22/04/18 19:46:50 INFO manager.MySQLManager: Preparing to use a MySQL streaming resultset.
information_schema
hive
mysql
performance_schema
shujia
spider
sys
准备MySQL数据
登录MySQL数据库
mysql -u root -p123456;
创建student数据库
create database student;
切换数据库并导入数据
# mysql shell中执行
use student;
source /root/student.sql;
source /root/score.sql;
另外一种导入数据的方式
# linux shell中执行
mysql -u root -p123456 student</root/student.sql
mysql -u root -p123456 student</root/score.sql
使用Navicat运行SQL文件
也可以通过Navicat导入
右键student,点击运行SQL文件,文件...找到对应的文件,点击打开,点击开始,最后刷新表。
导出MySQL数据库
mysqldump -u root -p123456 数据库名>任意一个文件名.sql
import
从传统的关系型数据库导入HDFS、HIVE、HBASE…
MySQLToHDFS
编写脚本,保存为MySQLToHDFS.conf
import
--connect
jdbc:mysql://master:3306/student?useSSL=false
--username
root
--password
123456
--table
student
--m
2
--split-by
age
--target-dir
/sqoop/data/student1
--fields-terminated-by
','
执行脚本
sqoop --options-file MySQLToHDFS.conf
注意事项:
1、–m 表示指定生成多少个Map任务,不是越多越好,因为MySQL Server的承载能力有限
2、当指定的Map任务数>1,那么需要结合--split-by
参数,指定分割键,以确定每个map任务到底读取哪一部分数据,最好指定数值型的列,最好指定主键(或者分布均匀的列=>避免每个map任务处理的数据量差别过大)

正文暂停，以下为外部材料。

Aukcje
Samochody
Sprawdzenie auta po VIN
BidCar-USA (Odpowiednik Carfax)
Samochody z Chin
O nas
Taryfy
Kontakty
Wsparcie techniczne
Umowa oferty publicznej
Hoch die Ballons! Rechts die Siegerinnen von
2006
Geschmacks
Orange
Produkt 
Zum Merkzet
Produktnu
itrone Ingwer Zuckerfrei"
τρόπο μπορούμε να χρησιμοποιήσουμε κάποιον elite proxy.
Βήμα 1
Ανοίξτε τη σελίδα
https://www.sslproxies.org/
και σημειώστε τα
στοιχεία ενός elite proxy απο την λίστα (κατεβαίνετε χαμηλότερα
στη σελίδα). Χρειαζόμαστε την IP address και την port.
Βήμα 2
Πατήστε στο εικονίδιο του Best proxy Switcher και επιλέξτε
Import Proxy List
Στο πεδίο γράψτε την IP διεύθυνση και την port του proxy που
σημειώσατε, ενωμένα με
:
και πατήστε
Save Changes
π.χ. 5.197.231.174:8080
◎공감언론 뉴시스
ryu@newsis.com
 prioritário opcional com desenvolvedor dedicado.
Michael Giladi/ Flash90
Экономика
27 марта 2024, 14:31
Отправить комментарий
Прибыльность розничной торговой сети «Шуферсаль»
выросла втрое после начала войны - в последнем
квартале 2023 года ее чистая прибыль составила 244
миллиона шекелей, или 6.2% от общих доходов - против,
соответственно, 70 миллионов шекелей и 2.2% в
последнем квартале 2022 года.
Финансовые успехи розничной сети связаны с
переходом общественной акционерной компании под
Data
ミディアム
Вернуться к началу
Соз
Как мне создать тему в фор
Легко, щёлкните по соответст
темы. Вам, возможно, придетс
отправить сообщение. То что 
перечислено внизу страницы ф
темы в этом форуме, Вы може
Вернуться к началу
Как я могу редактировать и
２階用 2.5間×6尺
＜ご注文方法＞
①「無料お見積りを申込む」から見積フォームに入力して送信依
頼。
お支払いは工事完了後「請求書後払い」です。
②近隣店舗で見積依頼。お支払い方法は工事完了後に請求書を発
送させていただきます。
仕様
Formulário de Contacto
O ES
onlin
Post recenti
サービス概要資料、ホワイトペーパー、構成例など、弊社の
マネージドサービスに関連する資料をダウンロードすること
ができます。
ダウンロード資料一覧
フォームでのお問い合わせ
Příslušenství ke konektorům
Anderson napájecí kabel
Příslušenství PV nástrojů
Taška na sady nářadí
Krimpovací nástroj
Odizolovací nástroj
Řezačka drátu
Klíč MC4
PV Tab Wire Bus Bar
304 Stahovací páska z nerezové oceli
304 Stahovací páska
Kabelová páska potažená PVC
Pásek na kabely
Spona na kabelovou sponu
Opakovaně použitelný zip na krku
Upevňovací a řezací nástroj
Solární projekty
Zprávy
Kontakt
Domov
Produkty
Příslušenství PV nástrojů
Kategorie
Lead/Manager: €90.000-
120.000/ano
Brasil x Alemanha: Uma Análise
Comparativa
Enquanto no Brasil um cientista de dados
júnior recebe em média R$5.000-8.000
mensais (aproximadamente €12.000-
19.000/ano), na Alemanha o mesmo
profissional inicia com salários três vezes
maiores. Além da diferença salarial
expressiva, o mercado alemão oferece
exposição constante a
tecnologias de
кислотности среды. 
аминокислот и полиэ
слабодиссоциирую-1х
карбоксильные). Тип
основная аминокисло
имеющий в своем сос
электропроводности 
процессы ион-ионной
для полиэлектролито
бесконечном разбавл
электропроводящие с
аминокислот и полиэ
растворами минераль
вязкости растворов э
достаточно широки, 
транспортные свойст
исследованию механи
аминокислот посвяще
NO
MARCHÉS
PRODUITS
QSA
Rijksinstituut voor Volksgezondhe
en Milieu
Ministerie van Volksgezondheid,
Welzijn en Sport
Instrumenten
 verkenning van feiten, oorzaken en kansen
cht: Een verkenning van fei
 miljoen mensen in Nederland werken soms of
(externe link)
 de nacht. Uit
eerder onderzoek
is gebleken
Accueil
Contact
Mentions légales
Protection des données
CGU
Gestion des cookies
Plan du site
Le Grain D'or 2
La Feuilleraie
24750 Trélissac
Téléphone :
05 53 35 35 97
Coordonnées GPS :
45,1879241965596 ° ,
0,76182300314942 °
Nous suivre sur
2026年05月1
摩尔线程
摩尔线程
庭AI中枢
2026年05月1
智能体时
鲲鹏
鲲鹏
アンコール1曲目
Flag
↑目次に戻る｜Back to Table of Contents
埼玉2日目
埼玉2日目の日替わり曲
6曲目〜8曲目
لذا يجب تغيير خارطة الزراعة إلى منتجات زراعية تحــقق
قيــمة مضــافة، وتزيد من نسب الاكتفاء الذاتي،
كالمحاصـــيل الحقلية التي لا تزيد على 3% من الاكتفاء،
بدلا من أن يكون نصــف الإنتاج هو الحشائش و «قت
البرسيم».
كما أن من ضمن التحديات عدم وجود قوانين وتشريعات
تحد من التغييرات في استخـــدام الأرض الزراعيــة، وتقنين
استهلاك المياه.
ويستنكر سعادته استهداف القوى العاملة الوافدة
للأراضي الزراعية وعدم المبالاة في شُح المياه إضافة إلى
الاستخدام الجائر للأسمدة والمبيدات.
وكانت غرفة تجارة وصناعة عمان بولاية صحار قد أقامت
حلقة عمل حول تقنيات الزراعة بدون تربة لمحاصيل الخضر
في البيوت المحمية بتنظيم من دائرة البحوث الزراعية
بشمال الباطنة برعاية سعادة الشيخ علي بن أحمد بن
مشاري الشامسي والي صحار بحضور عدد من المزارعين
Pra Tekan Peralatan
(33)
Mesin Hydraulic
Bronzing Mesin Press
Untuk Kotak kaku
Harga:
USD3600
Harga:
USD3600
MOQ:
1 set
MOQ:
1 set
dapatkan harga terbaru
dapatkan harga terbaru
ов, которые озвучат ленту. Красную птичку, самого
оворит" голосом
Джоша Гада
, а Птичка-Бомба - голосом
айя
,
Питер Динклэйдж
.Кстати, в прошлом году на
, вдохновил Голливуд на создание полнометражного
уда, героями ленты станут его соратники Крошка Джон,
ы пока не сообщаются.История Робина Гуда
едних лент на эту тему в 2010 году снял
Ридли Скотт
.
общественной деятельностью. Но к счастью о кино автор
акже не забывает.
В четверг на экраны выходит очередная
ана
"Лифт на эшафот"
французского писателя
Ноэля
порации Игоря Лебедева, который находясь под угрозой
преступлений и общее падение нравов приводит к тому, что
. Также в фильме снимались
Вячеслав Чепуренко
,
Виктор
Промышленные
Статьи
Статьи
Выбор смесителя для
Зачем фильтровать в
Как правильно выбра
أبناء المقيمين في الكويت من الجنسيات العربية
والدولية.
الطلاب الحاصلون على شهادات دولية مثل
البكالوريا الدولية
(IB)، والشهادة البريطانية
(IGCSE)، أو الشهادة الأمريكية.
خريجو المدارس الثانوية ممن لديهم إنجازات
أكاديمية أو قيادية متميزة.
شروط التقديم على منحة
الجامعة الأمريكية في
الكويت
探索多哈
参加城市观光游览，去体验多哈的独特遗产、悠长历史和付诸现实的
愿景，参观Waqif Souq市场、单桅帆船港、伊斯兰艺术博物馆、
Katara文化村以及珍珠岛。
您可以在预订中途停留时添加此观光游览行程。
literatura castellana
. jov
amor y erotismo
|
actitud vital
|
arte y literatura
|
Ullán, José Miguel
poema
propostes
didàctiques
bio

3、如果指定的分割键数据分布不均,可能导致数据倾斜问题
4、分割的键最好指定数值型的,而且字段的类型为int、bigint这样的数值型
5、编写脚本的时候,注意:例如:--username
参数,参数值不能和参数名同一行
--username root // 错误的
// 应该分成两行
--username
root
6、运行的时候会报错InterruptedException,hadoop2.7.6自带的问题,忽略即可
21/01/25 14:32:32 WARN hdfs.DFSClient: Caught exception
java.lang.InterruptedException
at java.lang.Object.wait(Native Method)
at java.lang.Thread.join(Thread.java:1252)
at java.lang.Thread.join(Thread.java:1326)
at org.apache.hadoop.hdfs.DFSOutputStream$DataStreamer.closeResponder(DFSOutputStream.java:716)
at org.apache.hadoop.hdfs.DFSOutputStream$DataStreamer.endBlock(DFSOutputStream.java:476)
at org.apache.hadoop.hdfs.DFSOutputStream$DataStreamer.run(DFSOutputStream.java:652)
7、实际上sqoop在读取mysql数据的时候,用的是JDBC的方式,所以当数据量大的时候,效率不是很高
8、sqoop底层通过MapReduce完成数据导入导出,只需要Map任务,不需要Reduce任务
9、每个Map任务会生成一个文件
MySQLToHive
先会将MySQL的数据导出来并在HDFS上找个目录临时存放,默认为:/user/用户名/表名
然后再将数据加载到Hive中,加载完成后,会将临时存放的目录删除
编写脚本,并保存为MySQLToHIVE.conf文件
import
--connect
jdbc:mysql://master:3306/student?useSSL=false
--username
root
--password
123456
--table
score
--fields-terminated-by
"\t"
--lines-terminated-by
"\n"
--m
3
--split-by
student_id
--hive-import
--hive-overwrite
--create-hive-table
--hive-database
testsqoop
--hive-table
score
--delete-target-dir
在Hive中创建testsqoop库
hive> create database testsqoop;
如果遇到如下错误
22/04/18 09:08:42 ERROR tool.ImportTool: Import failed: java.io.IOException: java.la ng.ClassNotFoundException: org.apache.hadoop.hive.conf.HiveConf
at org.apache.sqoop.hive.HiveConfig.getHiveConf(HiveConfig.java:50)
at org.apache.sqoop.hive.HiveImport.getHiveArgs(HiveImport.java:392)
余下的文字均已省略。